In June last year, the relatives and friends of James Goodship had their lives transformed forever when the popular and bubbly teen drowned in Lake Burwain, Foulridge.
It was a day that seemed like any other, with the 17-year-old enjoying a day of sunshine with a group of friends. But little did they all know that it was soon to become his last.
Now his loved ones have taken part in hard-hitting videos as part of a new education package called “Dying for a Dip” - in the hope others will be spared their ordeal.
Their personal and heart-wrenching accounts have been released following months of partnership work between Leyland crew manager Paul Rigden, Nelson crew manager Steven Gregory, Lancashire Fire and Rescue Service Corporate Communications, RNLI, United Utilities and Rebecca Ramsay’s ‘Doing it for Dylan’ campaign.
Speaking in her son’s new memorial garden, next to Colne Citadel, James’ mum Mel said: “It was incredibly difficult [to do] - although we live with the events of that day and the memories will never fade it is difficult to go over them again.
Our world has been turned upside down, and it is a struggle to have a normal existenceMel Goodship
“But we wanted it to be emotive and hard-hitting and we wanted to get the message across. Our world has been turned upside down, and it is a struggle to have a normal existence. It is all consuming and there is no getting rid of the fact that James is no longer with us.”
And James’ dad Pete added: “We got in touch with the fire brigade and we said ‘we believe you do a water safety week and we would like to allow our personal story in that so it will hopefully stop this happening again.
“James wasn’t just my son, he was my best friend and my soulmate. We did everything together - football, fishing, you name it, we did it.
“It has left a massive hole in my life.
“What I would say to people is stay out of open water. You don’t realise how dangerous it is.

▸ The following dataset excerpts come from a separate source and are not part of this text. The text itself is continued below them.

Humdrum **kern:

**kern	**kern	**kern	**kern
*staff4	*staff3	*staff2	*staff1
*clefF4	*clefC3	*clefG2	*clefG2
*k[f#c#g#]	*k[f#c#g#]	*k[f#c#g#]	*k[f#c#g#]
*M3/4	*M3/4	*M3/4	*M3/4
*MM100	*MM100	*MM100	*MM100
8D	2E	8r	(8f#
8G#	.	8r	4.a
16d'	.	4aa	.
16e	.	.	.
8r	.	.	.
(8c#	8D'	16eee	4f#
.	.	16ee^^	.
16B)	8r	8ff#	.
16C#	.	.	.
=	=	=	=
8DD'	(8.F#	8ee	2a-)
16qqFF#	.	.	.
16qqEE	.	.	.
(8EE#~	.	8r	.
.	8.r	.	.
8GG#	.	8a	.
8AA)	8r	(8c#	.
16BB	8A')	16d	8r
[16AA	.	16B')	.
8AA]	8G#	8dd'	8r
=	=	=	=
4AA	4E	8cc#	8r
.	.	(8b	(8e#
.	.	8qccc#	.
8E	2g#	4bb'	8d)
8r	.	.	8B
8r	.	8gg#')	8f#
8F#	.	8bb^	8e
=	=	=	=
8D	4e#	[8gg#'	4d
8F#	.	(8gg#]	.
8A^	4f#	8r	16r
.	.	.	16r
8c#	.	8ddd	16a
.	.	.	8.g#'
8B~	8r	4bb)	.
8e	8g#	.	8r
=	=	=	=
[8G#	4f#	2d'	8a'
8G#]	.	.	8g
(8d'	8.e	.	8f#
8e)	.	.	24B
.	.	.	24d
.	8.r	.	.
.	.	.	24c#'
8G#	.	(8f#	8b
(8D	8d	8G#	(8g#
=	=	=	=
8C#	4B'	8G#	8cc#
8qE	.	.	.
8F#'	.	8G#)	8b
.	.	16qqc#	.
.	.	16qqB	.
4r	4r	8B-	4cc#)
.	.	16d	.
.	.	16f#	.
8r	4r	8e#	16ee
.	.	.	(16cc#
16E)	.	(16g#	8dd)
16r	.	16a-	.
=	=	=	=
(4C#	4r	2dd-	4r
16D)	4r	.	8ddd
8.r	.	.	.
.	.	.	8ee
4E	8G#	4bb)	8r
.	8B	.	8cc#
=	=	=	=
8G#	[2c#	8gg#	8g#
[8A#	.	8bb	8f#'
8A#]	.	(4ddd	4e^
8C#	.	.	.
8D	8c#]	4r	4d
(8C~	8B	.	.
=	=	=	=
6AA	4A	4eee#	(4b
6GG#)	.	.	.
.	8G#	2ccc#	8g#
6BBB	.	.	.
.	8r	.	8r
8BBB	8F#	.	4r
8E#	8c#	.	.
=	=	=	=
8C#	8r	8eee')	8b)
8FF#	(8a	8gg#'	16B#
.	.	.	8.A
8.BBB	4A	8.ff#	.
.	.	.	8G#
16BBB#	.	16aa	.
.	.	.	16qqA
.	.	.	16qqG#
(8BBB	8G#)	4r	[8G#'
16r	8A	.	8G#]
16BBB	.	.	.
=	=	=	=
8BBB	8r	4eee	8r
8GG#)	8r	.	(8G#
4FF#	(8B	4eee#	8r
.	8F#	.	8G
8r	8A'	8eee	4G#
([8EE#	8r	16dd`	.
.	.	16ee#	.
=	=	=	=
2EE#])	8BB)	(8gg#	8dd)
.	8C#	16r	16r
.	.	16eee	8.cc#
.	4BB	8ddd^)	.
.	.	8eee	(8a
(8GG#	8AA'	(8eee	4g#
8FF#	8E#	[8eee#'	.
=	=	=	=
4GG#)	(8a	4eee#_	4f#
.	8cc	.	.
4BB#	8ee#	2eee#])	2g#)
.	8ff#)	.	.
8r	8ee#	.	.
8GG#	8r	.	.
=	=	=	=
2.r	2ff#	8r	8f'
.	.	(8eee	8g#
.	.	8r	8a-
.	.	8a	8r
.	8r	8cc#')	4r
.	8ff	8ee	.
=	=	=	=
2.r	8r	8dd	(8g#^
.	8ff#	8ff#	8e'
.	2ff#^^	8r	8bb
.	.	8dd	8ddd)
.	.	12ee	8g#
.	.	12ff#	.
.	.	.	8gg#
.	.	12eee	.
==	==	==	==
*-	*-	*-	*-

“It doesn’t matter how well you can swim, that cold water will kill you. It’s as simple as that.”
The new package is being delivered in some secondary schools, and it is hoped it can be also be shared with community and youth groups.
Around 400 people in the UK die every year from drowning and it is the third most common cause of death amongst young people aged between 10 and 18.
And there are very few people who recognise the dangers more than James’ friend Keaton Greaves, who had also entered the water from the raft the group was travelling on.
He said: “I have never felt anything like it. It disables your body, it takes over you and it drags you down. The coldness of the water makes your muscles not work and you can’t move.
“I think [the video] is powerful enough for people to realise that water is no game. It will beat you if it’s cold enough.”
And Paul Rigden, crew manager from Leyland Fire Station, said: “There’s loads of different types of dangers associated with going into open water. If you want our package then the fire service would be more than happy to deliver this. You can contact your local fire station.
“What I would say as well is if someone is in the water please please please do not try to save that person.”